In this innovation tip from Fred Collapy, Innovation Tip: Step Back to Step Forward, he recommends stepping back at regular intervals in the design process. The three things that he recommends stepping back from are:
- a "decision attitude" - instead of just making a decision, make sure that you are asking the correct question and solving the right problem
- users - be concerned less with what they say they want and be concerned more with what they need
- your assumptions - look at the problem with a new set of eyes
Based on my research and problem solving experience I agree that these are three key topics that are important to the problem solving and decision making process.
The quality and success of any endeavor depends upon its goals. If the goal is to research a problem, answer a question, or make a decision then we must first start with the quality of the problem statement. Does it accurately represent what you are trying to achieve? The correct answer to the wrong question is still the wrong answer. Know what you are trying to achieve first and then formulate the problem statement.
While working at General Electric's Global Research and Development Center it took a lot of effort to convince one of our commercial software vendors to add a feature into their product for us. However, after doing so, it became a very popular feature with many of their core customers. They told us that their other customers said that it was something that they always needed, but they just didn't know it.
Constraints and assumptions are common problems among inexperienced scientists and engineers.
While at General Electric I worked with the power generation thermodynamics engineering team to improve their computer aided engineering systems. I witnessed many inexperienced engineers using software and methods outside the boundaries of where they applied and then submitting engineering solutions that defied most of the principles of thermodynamics. They were not aware of the constraint and boundary differences between the previous classes of problems that the software had been designed to work on and their new problem space. Also, their experience working with the software on the existing designs had lead them to assume that the software was always correct. This is a dangerous place to tread, assuming that constraints and solutions transfer across different classes of problems.

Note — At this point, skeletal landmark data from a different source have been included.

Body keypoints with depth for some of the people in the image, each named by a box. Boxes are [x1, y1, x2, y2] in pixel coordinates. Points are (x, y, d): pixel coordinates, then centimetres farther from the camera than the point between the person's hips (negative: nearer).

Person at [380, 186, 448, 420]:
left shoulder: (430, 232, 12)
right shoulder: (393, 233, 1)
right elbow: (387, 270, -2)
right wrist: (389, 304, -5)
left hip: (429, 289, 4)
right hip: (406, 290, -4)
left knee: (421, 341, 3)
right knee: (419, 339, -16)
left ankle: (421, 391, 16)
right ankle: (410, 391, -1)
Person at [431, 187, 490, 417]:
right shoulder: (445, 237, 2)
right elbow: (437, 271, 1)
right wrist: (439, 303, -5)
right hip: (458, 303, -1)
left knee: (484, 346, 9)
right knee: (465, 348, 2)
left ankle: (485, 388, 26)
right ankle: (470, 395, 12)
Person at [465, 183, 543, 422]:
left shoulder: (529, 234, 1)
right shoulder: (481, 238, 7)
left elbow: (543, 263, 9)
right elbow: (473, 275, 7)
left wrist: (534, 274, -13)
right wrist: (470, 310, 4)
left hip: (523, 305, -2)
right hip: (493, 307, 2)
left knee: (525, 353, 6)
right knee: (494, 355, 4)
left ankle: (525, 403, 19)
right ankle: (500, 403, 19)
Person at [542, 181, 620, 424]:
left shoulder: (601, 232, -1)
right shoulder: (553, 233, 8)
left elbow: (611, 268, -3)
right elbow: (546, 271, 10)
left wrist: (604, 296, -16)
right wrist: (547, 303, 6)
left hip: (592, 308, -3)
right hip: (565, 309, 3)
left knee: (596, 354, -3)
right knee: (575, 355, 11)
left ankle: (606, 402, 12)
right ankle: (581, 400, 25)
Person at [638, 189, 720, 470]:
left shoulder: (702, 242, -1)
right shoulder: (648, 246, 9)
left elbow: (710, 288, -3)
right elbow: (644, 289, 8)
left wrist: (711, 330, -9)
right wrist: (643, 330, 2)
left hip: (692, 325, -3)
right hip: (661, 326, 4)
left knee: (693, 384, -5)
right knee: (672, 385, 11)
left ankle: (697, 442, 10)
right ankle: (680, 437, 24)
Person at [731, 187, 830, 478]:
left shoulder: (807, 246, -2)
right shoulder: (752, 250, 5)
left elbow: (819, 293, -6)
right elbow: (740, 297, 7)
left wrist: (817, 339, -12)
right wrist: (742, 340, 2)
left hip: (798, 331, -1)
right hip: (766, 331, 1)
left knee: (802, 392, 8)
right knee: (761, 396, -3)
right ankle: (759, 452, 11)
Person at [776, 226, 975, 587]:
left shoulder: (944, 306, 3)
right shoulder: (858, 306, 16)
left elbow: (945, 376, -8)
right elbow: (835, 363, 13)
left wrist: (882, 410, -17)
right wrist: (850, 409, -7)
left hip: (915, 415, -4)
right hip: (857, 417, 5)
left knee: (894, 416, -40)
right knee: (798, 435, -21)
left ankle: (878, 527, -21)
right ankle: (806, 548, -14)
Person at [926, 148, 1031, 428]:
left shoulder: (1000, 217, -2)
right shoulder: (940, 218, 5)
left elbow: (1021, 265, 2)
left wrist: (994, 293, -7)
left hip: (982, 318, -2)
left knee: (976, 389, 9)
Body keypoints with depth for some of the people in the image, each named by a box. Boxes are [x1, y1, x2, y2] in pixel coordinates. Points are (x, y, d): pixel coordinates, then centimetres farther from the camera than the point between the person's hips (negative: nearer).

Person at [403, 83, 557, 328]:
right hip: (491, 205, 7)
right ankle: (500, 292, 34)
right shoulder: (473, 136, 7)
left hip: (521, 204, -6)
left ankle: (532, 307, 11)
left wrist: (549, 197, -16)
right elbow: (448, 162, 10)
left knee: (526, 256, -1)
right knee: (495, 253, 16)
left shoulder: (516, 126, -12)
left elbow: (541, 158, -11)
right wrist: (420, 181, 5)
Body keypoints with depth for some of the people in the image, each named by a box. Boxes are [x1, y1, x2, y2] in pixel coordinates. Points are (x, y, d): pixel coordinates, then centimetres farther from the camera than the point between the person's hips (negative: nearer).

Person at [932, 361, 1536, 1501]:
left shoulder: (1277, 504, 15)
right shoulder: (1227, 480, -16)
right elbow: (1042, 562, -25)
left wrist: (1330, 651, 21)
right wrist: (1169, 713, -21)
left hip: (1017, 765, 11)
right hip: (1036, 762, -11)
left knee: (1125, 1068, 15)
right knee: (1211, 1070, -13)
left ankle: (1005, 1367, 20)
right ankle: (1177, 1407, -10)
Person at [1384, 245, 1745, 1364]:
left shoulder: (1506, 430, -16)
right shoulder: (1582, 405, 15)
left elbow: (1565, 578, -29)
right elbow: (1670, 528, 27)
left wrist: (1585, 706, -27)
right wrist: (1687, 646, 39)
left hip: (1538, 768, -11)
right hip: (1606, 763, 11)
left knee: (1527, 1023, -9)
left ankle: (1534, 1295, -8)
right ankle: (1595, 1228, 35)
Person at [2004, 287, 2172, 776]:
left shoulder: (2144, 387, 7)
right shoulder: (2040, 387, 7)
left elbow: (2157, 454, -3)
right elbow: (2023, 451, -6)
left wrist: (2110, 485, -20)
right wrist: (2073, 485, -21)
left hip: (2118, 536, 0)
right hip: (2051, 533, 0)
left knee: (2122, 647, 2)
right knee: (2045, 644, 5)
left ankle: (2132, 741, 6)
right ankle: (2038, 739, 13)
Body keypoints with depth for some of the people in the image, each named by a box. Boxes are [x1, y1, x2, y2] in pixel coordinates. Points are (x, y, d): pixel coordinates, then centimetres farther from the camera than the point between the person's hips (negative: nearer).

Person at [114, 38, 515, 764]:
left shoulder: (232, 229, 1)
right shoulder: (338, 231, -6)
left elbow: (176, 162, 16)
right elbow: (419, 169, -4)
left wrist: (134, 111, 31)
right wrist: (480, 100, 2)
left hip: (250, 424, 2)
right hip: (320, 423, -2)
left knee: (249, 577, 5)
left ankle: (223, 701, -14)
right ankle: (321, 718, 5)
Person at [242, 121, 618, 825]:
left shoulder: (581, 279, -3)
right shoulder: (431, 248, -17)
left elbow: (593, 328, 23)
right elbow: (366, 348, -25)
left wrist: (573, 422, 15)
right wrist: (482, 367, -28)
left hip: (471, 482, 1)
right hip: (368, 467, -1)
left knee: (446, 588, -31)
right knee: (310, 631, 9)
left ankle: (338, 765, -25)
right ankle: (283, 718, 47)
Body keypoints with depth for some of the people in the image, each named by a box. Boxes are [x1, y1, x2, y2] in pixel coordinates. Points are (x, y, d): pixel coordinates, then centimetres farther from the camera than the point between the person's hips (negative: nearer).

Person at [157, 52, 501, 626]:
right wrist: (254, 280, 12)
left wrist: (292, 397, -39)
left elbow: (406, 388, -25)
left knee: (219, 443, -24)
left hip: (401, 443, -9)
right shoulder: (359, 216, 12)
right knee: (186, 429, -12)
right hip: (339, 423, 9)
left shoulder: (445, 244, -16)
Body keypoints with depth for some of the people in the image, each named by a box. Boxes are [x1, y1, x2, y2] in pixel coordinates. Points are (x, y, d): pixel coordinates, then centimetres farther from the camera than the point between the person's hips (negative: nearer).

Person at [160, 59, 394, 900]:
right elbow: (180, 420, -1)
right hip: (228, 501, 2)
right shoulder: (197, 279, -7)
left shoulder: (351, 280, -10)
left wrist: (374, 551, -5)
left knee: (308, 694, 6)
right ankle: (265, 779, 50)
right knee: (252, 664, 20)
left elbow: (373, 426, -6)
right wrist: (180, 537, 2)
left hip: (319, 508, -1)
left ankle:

During my second year as an engineer I was a researcher on a NASA project to analyze the impact of different aircraft wing and engine configurations. Being an aerodynamic engineer I was focused on the impact of the configuration on the combined drag of the wing/engine assembly. Well, for one of the configurations all of my equations and programs were telling me that I had designed an assembly with negative drag. Negative drag! What the .... Not being a big believer in snake oil and perpetual motion machines I knew this couldn't be true. I reviewed all of my equations and calculations with much more experienced engineers than myself and no one could find the error in my calculations. In the end I finally realized that the problem wasn't with the result. The problem was that I was looking at it with aerodynamic eyes. After discussing the problem with the engine team we realized that this configuration improved the propeller efficiency by enough to more than offset the total drag of the assembly; hence the negative drag.
Bottom line, be aware of the assumptions and constraints that have gone into the design and engage others who don't have the same ones as you.